Flores-Cohaila Javier A, Miranda-Chavez Brayan, Copaja-Corzo Cesar
Grupo de Investigación en Healthcare Simulation & Medical Education (HeSIM), Facultad de Ciencias de la Salud, Universidad Científica del Sur, Lima, Perú.
Centro de Estudios e Investigación en Educación Médica y Bioética, EDUCAB-UPT, Facultad de Ciencias de la Salud, Universidad Privada de Tacna, Tacna, Perú.
PLoS One. 2025 May 7;20(5):e0321845. doi: 10.1371/journal.pone.0321845. eCollection 2025.

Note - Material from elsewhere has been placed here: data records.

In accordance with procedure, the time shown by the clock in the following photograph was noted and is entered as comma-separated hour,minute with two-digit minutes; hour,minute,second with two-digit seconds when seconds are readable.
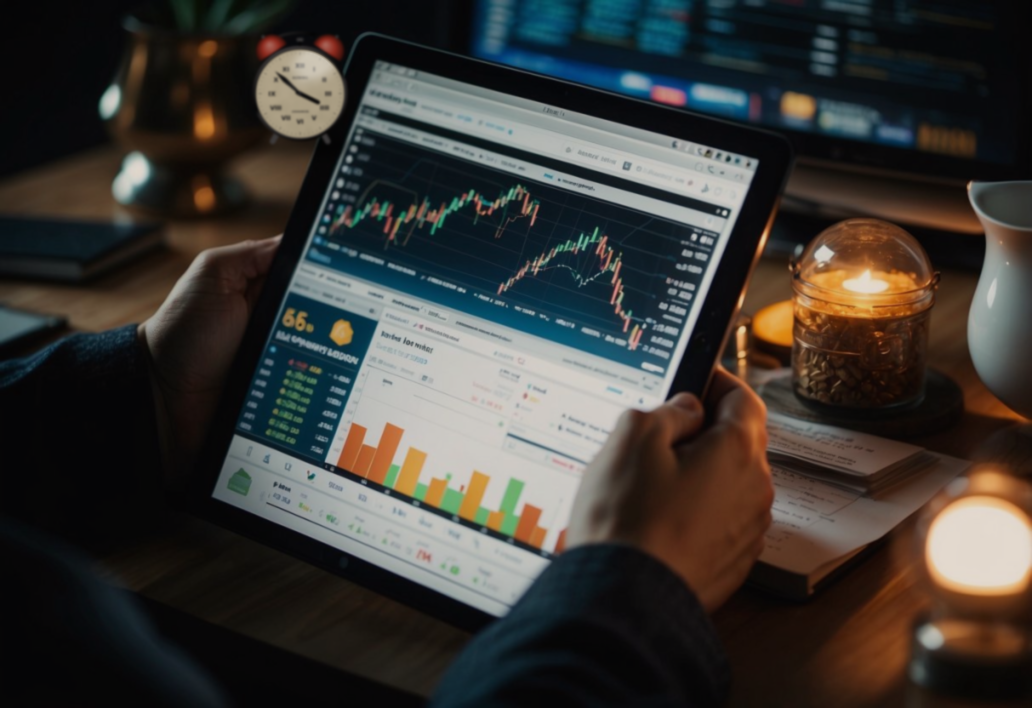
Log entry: 3,52
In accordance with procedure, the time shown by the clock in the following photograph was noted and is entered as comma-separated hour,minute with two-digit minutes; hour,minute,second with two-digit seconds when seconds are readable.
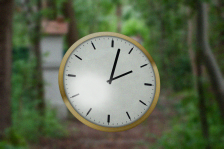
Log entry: 2,02
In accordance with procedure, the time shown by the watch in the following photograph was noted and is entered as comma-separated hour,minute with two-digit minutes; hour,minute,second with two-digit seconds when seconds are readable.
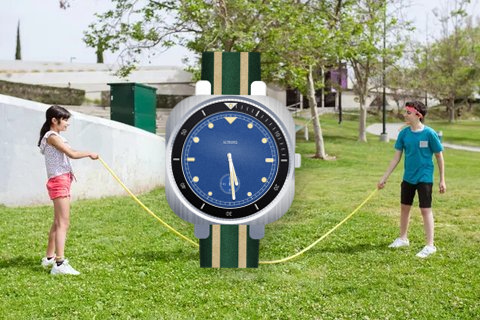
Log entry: 5,29
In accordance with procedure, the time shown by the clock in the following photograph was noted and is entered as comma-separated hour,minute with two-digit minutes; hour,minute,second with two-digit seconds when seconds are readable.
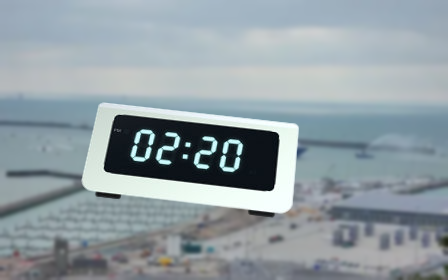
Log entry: 2,20
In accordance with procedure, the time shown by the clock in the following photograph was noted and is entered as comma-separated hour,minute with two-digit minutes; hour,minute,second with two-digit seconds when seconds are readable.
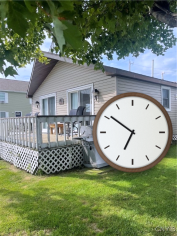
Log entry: 6,51
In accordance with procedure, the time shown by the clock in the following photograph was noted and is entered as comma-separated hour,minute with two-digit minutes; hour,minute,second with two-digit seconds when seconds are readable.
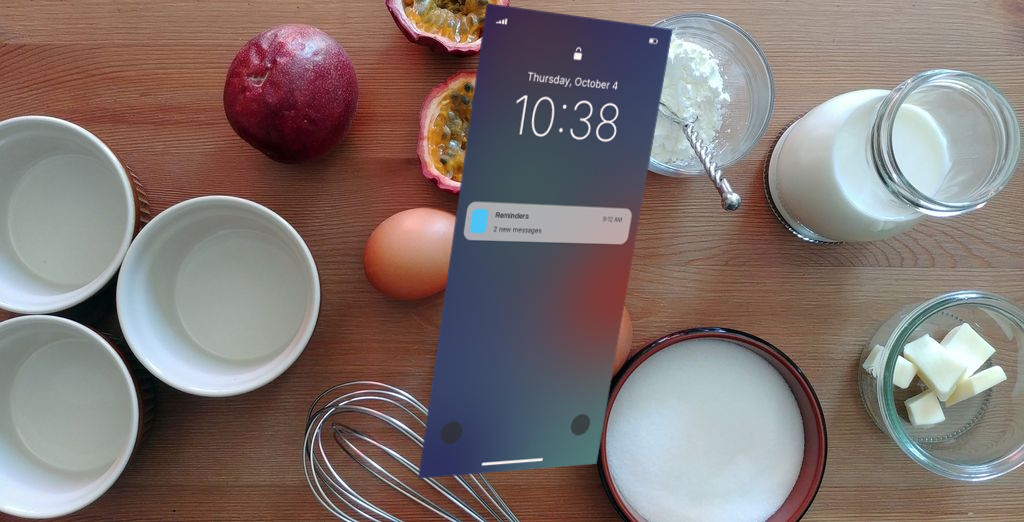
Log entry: 10,38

The prevalence of workplace violence in healthcare is 50-60%. While it has been linked to decreased job satisfaction, diminished quality of care, and economic burdens on healthcare systems, there are still major gaps. Previous studies ignored the Latin American perspective. Moreover, they neither offered causal evidence nor measured its impact on psychological outcomes. The objective was to evaluate the impact of workplace violence on psychological and work-related outcomes.

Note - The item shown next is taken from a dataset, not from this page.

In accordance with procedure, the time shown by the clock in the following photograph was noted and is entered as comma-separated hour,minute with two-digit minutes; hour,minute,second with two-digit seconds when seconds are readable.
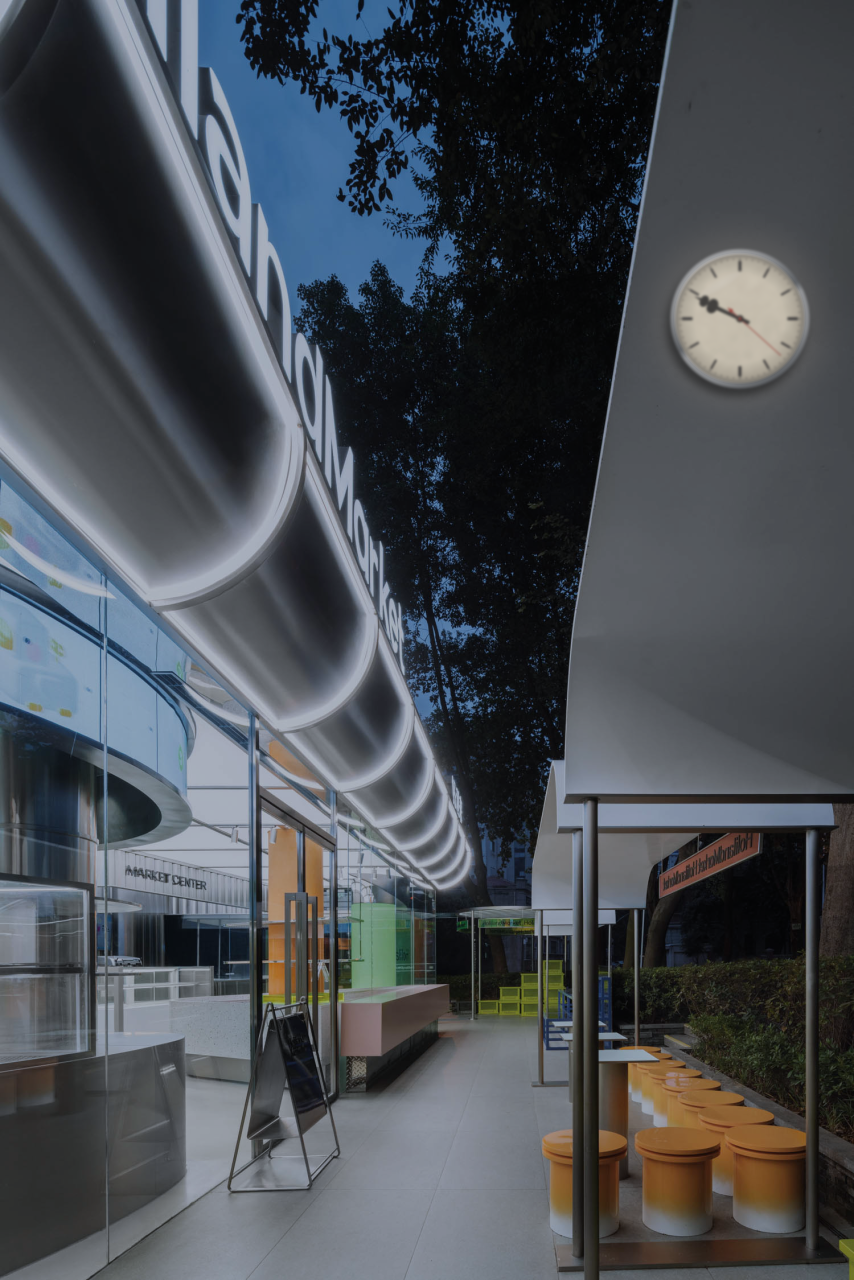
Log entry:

A secondary analysis of Peru's 2016 National Healthcare Satisfaction Survey was conducted. This was a large-scale survey that used a stratified two-stage cluster sample design with a sample size of 5098 healthcare workers across all regions of Peru. Propensity score matching and Poisson regression models were used to assess the effect of self-reported workplace violence on outcomes, including depressive symptoms, burnout, sleep problems, work-life balance, and intention to quit.
Among 4,951 healthcare workers, workplace violence prevalence was 41.91% higher in physicians (47.4%) than nurses (37.8%). WV had a moderate effect on sleep problems (aPR: 2.06, 95% CI: 1.45 to 2.97) and depressive symptoms (aPR: 1.65, 95% CI: 1.47-1.86). It showed small to moderate effects on burnout dimensions and intention to quit (aPR: 1.26, 95% CI: 1.13-1.41). The impact on work-life balance was small to negligible.
Workplace violence affects 4 in 10 Peruvian healthcare workers and is associated with adverse psychological and work-related outcomes. These findings highlight the need for improved reporting systems, targeted interventions such as policy development and training programs, and ensure adequate reporting systems.
医疗保健领域工作场所暴力的发生率为50%-60%。虽然它与工作满意度下降、护理质量降低以及医疗保健系统的经济负担有关,但仍存在重大差距。以往的研究忽视了拉丁美洲的视角。此外,它们既没有提供因果证据,也没有衡量其对心理结果的影响。目的是评估工作场所暴力对心理和工作相关结果的影响。
对秘鲁2016年全国医疗保健满意度调查进行二次分析。这是一项大规模调查,采用分层两阶段整群抽样设计,样本包括秘鲁所有地区的5098名医护人员。倾向得分匹配法和泊松回归模型用于评估自我报告的工作场所暴力对结果的影响,包括抑郁症状、倦怠、睡眠问题、工作与生活平衡以及离职意愿。
在4951名医护人员中,医生(47.4%)的工作场所暴力发生率比护士(37.8%)高41.91%。工作场所暴力对睡眠问题(调整后风险比:2.06,95%置信区间:1.45至2.97)和抑郁症状(调整后风险比:1.65,95%置信区间:1.47-1.86)有中度影响。它对倦怠维度和离职意愿有小到中度影响(调整后风险比:1.26,95%置信区间:1.13-1.41)。对工作与生活平衡的影响小到可以忽略不计。
工作场所暴力影响十分之四的秘鲁医护人员,并与不良心理和工作相关结果相关。这些发现凸显了改进报告系统、开展政策制定和培训项目等针对性干预措施以及确保建立适当报告系统的必要性。